Yes: https://github.com/BenWibking/AMG2023/commit/c847960f1bb70df13d004ca42868455b8525313c#diff-ee753cc8c3a9fe01da6eeade8f8b9aee1d4c7485f3f52f2ae2add0a12222111dR560

waynemitchell commented 3 weeks ago

OK, I think I see your issue. The AMG-DD solver object is called amgdd_solver: https://github.com/BenWibking/AMG2023/commit/c847960f1bb70df13d004ca42868455b8525313c#diff-ee753cc8c3a9fe01da6eeade8f8b9aee1d4c7485f3f52f2ae2add0a12222111dR560 but you pass pcg_precond as the preconditioner to CG: https://github.com/BenWibking/AMG2023/commit/c847960f1bb70df13d004ca42868455b8525313c#diff-ee753cc8c3a9fe01da6eeade8f8b9aee1d4c7485f3f52f2ae2add0a12222111dR592 So you aren't passing the correct preconditioner object.

BenWibking commented 3 weeks ago

Ah, ok. I was confused about that.
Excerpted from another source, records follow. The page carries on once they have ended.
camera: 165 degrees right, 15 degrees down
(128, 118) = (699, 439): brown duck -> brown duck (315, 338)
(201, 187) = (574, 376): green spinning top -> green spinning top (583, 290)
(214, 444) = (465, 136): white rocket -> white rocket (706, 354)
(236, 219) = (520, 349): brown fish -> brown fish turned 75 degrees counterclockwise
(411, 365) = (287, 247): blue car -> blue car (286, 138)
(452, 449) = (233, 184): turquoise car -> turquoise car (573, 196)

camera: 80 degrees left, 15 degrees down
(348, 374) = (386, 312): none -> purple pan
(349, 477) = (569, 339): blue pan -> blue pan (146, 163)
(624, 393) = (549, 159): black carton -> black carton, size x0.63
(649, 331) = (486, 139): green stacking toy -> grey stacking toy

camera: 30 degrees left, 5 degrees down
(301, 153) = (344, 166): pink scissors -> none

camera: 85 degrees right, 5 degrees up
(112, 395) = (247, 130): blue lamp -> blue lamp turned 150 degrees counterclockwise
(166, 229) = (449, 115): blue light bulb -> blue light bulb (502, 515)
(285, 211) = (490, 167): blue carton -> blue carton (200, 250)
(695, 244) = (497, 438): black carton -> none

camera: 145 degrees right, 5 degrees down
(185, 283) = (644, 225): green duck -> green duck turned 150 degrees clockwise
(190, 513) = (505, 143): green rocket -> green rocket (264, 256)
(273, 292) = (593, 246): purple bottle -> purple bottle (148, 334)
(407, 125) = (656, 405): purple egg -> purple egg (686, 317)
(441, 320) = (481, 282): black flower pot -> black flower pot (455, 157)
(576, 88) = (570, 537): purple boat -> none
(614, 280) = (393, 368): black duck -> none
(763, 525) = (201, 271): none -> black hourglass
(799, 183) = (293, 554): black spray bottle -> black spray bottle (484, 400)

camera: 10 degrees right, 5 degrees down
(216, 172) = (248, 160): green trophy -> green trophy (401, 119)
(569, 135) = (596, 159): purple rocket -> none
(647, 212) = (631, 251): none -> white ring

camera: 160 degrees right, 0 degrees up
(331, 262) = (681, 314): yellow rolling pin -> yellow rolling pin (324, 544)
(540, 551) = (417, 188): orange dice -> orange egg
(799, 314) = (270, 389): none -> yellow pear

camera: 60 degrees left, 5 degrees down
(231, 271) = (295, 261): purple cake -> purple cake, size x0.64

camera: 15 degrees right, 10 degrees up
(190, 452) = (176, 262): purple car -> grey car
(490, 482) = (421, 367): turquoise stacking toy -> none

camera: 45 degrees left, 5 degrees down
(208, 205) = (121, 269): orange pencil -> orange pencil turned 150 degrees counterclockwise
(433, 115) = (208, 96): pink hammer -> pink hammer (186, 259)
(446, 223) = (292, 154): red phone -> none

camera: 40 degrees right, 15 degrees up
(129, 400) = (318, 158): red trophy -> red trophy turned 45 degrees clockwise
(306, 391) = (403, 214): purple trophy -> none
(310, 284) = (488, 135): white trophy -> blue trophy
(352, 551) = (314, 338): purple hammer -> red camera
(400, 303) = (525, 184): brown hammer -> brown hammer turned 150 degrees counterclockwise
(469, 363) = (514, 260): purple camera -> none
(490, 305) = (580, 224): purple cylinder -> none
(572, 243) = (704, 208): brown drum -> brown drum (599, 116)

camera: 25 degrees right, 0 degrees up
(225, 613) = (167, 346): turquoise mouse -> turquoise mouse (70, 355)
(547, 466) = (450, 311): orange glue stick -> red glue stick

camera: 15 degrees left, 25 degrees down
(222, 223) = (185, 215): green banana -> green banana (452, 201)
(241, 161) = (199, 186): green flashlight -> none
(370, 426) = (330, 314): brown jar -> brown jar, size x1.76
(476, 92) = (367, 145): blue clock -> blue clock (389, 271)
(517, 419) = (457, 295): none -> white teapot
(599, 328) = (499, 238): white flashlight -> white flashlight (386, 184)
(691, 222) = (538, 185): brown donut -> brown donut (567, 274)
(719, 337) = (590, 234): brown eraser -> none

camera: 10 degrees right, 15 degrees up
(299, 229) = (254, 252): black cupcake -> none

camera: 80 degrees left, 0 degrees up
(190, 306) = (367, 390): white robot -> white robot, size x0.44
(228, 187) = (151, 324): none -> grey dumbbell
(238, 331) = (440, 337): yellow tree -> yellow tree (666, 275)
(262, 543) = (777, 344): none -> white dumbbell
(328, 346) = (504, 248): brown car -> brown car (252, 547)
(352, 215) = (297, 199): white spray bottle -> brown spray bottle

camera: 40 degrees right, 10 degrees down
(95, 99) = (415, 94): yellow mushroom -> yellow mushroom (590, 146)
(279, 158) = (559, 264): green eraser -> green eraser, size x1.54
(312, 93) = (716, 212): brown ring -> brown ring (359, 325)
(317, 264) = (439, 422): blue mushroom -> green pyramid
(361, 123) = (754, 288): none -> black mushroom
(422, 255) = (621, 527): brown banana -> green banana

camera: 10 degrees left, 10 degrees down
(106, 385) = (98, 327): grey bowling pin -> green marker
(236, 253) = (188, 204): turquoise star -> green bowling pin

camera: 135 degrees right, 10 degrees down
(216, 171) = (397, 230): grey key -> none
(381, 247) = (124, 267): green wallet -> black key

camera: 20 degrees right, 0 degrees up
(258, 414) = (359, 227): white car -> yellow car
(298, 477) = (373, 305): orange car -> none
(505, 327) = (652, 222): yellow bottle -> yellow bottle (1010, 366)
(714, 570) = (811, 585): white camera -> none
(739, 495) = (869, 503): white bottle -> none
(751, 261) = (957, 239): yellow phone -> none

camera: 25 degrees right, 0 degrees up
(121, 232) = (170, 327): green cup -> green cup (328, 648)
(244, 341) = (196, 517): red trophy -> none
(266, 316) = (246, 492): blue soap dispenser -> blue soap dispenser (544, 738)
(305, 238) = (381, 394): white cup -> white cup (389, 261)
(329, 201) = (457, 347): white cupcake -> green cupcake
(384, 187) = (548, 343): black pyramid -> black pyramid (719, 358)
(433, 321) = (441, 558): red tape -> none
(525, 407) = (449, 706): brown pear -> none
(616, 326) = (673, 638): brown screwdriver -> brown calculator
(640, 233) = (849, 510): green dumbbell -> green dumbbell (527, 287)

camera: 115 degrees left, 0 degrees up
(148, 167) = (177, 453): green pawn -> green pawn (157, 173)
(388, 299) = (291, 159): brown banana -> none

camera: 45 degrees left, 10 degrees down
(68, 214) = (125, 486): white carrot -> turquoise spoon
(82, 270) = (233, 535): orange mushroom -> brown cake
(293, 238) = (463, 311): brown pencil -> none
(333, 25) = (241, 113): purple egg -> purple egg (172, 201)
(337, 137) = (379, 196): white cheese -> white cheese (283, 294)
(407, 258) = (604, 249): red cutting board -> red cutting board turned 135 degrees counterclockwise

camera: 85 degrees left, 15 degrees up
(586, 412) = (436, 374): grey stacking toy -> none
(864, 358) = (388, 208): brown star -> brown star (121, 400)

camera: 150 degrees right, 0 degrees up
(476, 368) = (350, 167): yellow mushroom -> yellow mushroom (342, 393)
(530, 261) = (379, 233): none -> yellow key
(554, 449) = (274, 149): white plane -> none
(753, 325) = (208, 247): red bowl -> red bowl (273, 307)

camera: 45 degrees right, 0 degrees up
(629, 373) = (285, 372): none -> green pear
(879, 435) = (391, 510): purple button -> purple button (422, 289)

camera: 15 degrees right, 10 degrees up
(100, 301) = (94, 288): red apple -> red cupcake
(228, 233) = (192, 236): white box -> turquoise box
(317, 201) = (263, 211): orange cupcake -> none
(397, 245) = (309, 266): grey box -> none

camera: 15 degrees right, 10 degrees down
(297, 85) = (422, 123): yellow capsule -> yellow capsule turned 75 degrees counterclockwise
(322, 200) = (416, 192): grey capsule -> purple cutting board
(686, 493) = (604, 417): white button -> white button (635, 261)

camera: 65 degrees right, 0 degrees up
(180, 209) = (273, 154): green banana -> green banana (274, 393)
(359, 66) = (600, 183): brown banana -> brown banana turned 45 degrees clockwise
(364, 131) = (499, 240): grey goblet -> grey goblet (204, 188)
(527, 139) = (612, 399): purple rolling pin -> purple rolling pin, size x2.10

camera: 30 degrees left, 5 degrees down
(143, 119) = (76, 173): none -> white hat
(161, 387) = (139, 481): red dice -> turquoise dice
Everything works now.

BenWibking commented 3 weeks ago

Does the AMGDD solver work on HIP?

I tried to run it on a single node on Frontier, but I get a segmentation fault (whereas the unmodified AMG2023 runs fine with this build):

Running with these driver parameters:
  Problem ID    = 1

=============================================
Hypre init times:
=============================================
Hypre init:
  wall clock time = 0.000005 seconds
  Laplacian_27pt:
    (Nx, Ny, Nz) = (256, 256, 256)
    (Px, Py, Pz) = (2, 2, 2)

=============================================
Generate Matrix:
=============================================
Spatial Operator:
  wall clock time = 0.977577 seconds
  RHS vector has unit components
  Initial guess is 0
=============================================
IJ Vector Setup:
=============================================
RHS and Initial Guess:
  wall clock time = 0.006108 seconds
srun: error: frontier10190: tasks 1,3,5,7: Segmentation fault
srun: Terminating StepId=2239275.0
slurmstepd: error: *** STEP 2239275.0 ON frontier10190 CANCELLED AT 2024-08-17T15:47:01 ***
srun: error: frontier10190: tasks 2,4,6: Terminated
srun: error: frontier10190: task 0: Segmentation fault (core dumped)
srun: Force Terminated StepId=2239275.0

I built Hypre with ./configure --with-hip --with-gpu-arch=gfx90a --with-MPI-lib-dirs="${MPICH_DIR}/lib" --with-MPI-libs="mpi" --with-MPI-include="${MPICH_DIR}/include" --enable-mixedint

BenWibking commented 3 weeks ago

You can see the full set of changes and the job scripts I used here: https://github.com/LLNL/AMG2023/compare/main...BenWibking:AMG2023:amgdd

BenWibking commented 3 weeks ago

I recompiled Hypre with ./configure --with-hip --with-gpu-arch=gfx90a --with-MPI-lib-dirs="${MPICH_DIR}/lib" --with-MPI-libs="mpi" --with-MPI-include="${MPICH_DIR}/include" --enable-mixedint --enable-unified-memory and now it hangs:

Running with these driver parameters:
  Problem ID    = 1

=============================================
Hypre init times:
=============================================
Hypre init:
  wall clock time = 0.000004 seconds
  Laplacian_27pt:
    (Nx, Ny, Nz) = (256, 256, 256)
    (Px, Py, Pz) = (2, 2, 2)

srun: Job step aborted: Waiting up to 32 seconds for job step to finish.
slurmstepd: error: *** STEP 2239289.0 ON frontier10151 CANCELLED AT 2024-08-17T16:06:09 ***
slurmstepd: error: *** JOB 2239289 ON frontier10151 CANCELLED AT 2024-08-17T16:06:09 ***
waynemitchell commented 3 weeks ago

It should work fine with hip (I just tried AMG-DD via the ij driver on an AMD machine with no issues). Your build looks OK to me. Also nothing is jumping out at me in your changes that would screw up a GPU run... Not sure where the issue is. Can you try running with valgrind? That might be the easiest way to at least diagnose where the segfault is occurring.